Ninth, parts of the “messianic Jewish writings” are “those parts of the New Testament that are especially relevant for and/or addressed to Jewish believers. This includes the gospel of Matthew, written to Jews and addressing Jewish issues, especially God’s kingdom program and how it was affected by the rejection of the Messiah. Furthermore, the first fifteen chapters fo the book of Acts are especially relevant to Israelology…. Of the twenty-one epistles, five were specifically written to Jewish believers: Hebrews, James 1 and 2 Peter, and Jude.” (200)
Though this new doctrine is not promulgated by the more academic progressive dispensationalists, and though not all standard dispensationalists hold to it, this is becoming a major influence in dispensational circles. I highly recommend your studying it to see where dispensationalism stands as a racial system: holding up the ethnic people of Israel as special concern of God’s.
And dispensationalists hold to this racist principle despite the fact that the New Testament repeatedly and powerfully teaches:
“There is no distinction between Jew and Greek; for the same Lord is Lord of all, abounding in riches for all who call on Him.” (Rom 10:12)
“For by one Spirit we were all baptized into one body, whether Jews or Greeks, whether slaves or free, and we were all made to drink of one Spirit.” (1 Cor 12:13)
“There is neither Jew nor Greek, there is neither slave nor free man, there is neither male nor female; for you are all one in Christ Jesus.” (Gal 3:28)
“There is no distinction between Greek and Jew, circumcised and uncircumcised, barbarian, Scythian, slave and freeman, but Christ is all, and in all.” (Col 3:11)

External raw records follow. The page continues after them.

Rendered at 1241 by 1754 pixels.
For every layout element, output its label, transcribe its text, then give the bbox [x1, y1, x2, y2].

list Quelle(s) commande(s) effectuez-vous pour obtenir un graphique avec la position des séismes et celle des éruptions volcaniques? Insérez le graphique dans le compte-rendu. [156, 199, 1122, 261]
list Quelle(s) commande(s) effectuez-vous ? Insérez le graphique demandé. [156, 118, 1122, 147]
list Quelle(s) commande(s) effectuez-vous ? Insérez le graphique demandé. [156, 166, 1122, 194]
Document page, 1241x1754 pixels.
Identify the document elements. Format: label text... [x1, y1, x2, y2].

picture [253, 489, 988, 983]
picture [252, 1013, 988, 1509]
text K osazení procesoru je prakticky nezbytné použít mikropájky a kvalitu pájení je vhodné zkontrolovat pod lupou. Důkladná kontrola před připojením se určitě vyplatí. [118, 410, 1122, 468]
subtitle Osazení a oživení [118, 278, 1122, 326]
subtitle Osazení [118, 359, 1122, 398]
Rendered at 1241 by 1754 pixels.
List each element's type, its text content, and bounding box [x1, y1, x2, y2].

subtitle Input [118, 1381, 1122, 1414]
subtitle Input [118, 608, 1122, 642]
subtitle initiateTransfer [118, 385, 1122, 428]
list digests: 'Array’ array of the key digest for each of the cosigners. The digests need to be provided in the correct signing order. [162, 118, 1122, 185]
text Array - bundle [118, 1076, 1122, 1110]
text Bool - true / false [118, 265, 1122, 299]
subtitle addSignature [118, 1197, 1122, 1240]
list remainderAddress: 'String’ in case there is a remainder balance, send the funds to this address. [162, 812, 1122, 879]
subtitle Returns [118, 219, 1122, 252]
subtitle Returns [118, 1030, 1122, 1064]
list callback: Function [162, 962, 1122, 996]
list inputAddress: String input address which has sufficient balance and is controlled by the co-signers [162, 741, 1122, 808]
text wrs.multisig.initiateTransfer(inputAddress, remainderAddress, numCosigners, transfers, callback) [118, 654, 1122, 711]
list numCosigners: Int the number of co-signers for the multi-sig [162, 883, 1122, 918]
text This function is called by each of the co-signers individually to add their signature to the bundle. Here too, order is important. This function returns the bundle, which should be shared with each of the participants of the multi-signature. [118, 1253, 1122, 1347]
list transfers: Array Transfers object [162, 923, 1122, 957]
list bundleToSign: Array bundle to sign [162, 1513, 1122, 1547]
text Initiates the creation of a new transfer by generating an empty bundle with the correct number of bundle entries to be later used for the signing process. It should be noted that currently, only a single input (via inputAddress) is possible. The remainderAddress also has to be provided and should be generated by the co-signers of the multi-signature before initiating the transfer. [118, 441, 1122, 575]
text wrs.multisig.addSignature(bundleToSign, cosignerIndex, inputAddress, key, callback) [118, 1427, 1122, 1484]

And why is this? Because of the new covenant which expands the meaning of Israel by breaking down Israel’s distinction:
“Therefore remember that formerly you, the Gentiles in the flesh, who are called “Uncircumcision” by the so-called “Circumcision,” which is performed in the flesh by human hands— 12 remember that you were at that time separate from Christ, excluded from the commonwealth of Israel, and strangers to the covenants of promise, having no hope and without God in the world. 13 But now in Christ Jesus you who formerly were far off have been brought near by the blood of Christ. 14 For He Himself is our peace, who made both groups into one and broke down the barrier of the dividing wall, 15 by abolishing in His flesh the enmity, which is the Law of commandments contained in ordinances, so that in Himself He might make the two into one new man, thus establishing peace, 16 and might reconcile them both in one body to God through the cross, by it having put to death the enmity. 17 and He came and preached peace to you who were far away, and peace to those who were near; 18 for through Him we both have our access in one Spirit to the Father. 19 So then you are no longer strangers and aliens, but you are fellow citizens with the saints, and are of God’s household, 20 having been built on the foundation of the apostles and prophets, Christ Jesus Himself being the corner stone, 21 in whom the whole building, being fitted together, is growing into a holy temple in the Lord, 22 in whom you also are being built together into a dwelling of God in the Spirit.” (Eph 2:11–12)
No wonder dispensationalists have had to create a new doctrinal locus after almost 2000 years of Christian history: Something has to be done about Paul’s reckless teaching that God has removed ethnic distinctions in his redemptive plan! As for me and my house, we shall follow Paul.